Présomption de légitime défense et limitation de l’excuse de minorité, des fausses idées

Les débats qui se sont développés cet été à propos de refus d’obtempérer ayant donné lieu à des tirs policiers à l’origine de la mort de délinquants ont donné la parole à ceux qui promeuvent cette présomption spéciale de légitime défense. De même une majorité pense qu’il faut limiter l’excuse de minorité pour les jeunes délinquants. Ces deux propositions sont exorbitantes du droit commun. Le droit actuel est-il suffisant ou faut-il le modifier pour être en phase avec la réalité du terrain ?

La légitime défense dans le monde

Le bon sens commande d’excuser celui qui utilise la force pour se défendre contre une agression contre sa personne. 

En Occident, il s’agit d’une idée moderne puisque car le christianisme prohibait absolument l’usage de la force en défense, même en cas d’agression. Ainsi Saint Matthieu : « Vous avez appris qu’il a été dit : œil pour œil et dent pour dent. Et moi je vous dis de ne pas résister au méchant. Au contraire, si on te frappe sur la joue droite, tends aussi l’autre joue ». Origène ajoutera : « Il ne faut tirer l’épée ni pour faire la guerre, ni pour faire valoir nos droits, ni pour aucun motif, car ce précepte de l’Évangile ne souffre aucune exception ».    

Outre que cette opinion, défendue par l’idée de martyre liée aux premiers chrétiens, est devenue obsolète, le Coran disait déjà : « Donc quiconque transgresse contre vous, transgressez contre lui à transgression égale ».   (II, 194).

La quasi-totalité des pays admettent évidemment la légitime défense, que ce soit au plan légal ou même jurisprudentiel ; on imagine mal juger sévèrement celui qui utilise la violence pour se défendre. 

Il reste que certains pays admettent la légitime défense lors d’atteintes au biens. C’est la fameuse Doctrine du Chateau, qui implique, aux USA, le droit pour tout citoyen d’employer la force quand le domicile d’une personne, propriétaire ou occupant, se défendre contre un intrus, sans pouvoir encourir des poursuites judiciaires, et ce jusqu’à donner la mort. Il ne s’agit cependant que d’une doctrine. Autrement dit, le juge appréciera avec indulgence celui qui tue lors d’une atteinte à sa propriété. Au Canada, le principe est le même.

- - -

- [Objectif visé]
Reproduisez mot pour mot le passage du texte sur la légitime défense qui va de « La quasi-totalité des » à « est le même. », ces deux bouts compris.

[Entrées enregistrées]
- - -

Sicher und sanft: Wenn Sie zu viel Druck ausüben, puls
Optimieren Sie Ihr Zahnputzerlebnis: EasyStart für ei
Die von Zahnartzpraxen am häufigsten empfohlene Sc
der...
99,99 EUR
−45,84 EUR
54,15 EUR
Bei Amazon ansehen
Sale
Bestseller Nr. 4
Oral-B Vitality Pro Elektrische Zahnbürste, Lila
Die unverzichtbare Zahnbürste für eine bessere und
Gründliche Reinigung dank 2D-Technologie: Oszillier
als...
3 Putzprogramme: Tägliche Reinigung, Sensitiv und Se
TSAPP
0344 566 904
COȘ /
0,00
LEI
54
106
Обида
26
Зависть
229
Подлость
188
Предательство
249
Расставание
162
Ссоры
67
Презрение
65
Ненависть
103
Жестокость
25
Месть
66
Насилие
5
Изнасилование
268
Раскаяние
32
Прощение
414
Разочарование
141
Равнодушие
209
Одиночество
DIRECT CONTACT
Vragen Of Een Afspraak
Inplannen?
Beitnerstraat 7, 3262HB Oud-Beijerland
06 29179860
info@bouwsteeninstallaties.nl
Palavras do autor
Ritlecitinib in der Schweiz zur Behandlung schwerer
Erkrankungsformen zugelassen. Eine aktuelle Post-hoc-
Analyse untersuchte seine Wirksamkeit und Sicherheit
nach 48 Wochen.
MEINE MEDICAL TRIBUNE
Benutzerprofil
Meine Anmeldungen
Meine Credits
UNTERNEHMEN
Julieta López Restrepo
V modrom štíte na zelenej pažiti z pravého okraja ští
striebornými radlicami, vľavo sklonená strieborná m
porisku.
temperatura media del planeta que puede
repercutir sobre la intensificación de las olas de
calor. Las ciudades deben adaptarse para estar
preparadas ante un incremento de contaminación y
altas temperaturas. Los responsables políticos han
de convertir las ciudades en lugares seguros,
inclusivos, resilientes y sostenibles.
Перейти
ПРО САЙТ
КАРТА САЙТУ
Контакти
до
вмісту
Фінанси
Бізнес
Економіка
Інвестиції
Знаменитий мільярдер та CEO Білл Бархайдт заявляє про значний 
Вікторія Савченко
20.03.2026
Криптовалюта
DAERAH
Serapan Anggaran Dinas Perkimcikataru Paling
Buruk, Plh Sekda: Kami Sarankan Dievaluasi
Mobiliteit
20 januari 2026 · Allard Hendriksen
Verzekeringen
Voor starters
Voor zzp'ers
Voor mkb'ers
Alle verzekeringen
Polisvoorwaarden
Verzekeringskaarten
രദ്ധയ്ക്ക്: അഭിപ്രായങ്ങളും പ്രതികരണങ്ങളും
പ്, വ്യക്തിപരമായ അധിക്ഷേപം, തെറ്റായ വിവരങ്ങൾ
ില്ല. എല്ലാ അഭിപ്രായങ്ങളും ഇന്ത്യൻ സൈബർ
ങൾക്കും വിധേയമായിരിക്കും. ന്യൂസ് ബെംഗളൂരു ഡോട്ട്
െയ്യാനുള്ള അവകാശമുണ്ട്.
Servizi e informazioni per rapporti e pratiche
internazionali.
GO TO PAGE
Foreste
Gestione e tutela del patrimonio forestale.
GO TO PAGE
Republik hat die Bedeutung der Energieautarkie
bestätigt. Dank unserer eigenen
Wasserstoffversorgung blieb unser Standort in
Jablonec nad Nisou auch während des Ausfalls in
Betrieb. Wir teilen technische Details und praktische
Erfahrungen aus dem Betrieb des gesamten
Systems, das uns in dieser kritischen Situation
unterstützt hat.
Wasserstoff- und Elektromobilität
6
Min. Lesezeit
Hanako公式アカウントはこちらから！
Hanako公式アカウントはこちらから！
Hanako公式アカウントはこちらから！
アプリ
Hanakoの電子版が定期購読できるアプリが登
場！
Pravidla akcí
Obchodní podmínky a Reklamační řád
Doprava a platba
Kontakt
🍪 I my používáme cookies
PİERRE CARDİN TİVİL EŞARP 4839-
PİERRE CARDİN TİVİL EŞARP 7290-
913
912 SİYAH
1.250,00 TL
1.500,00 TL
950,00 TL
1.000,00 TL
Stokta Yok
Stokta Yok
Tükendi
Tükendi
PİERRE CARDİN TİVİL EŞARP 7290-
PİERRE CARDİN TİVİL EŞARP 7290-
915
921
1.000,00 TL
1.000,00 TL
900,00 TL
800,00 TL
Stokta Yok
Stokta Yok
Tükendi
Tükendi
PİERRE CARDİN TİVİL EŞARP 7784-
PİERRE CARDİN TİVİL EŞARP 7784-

- - -

- [Réponse proposée]
La quasi-totalité des pays admettent évidemment la légitime défense, que ce soit au plan légal ou même jurisprudentiel ; on imagine mal juger sévèrement celui qui utilise la violence pour se défendre. 

Il reste que certains pays admettent la légitime défense lors d’atteintes au biens. C’est la fameuse Doctrine du Chateau, qui implique, aux USA, le droit pour tout citoyen d’employer la force quand le domicile d’une personne, propriétaire ou occupant, se défendre contre un intrus, sans pouvoir encourir des poursuites judiciaires, et ce jusqu’à donner la mort. Il ne s’agit cependant que d’une doctrine. Autrement dit, le juge appréciera avec indulgence celui qui tue lors d’une atteinte à sa propriété. Au Canada, le principe est le même.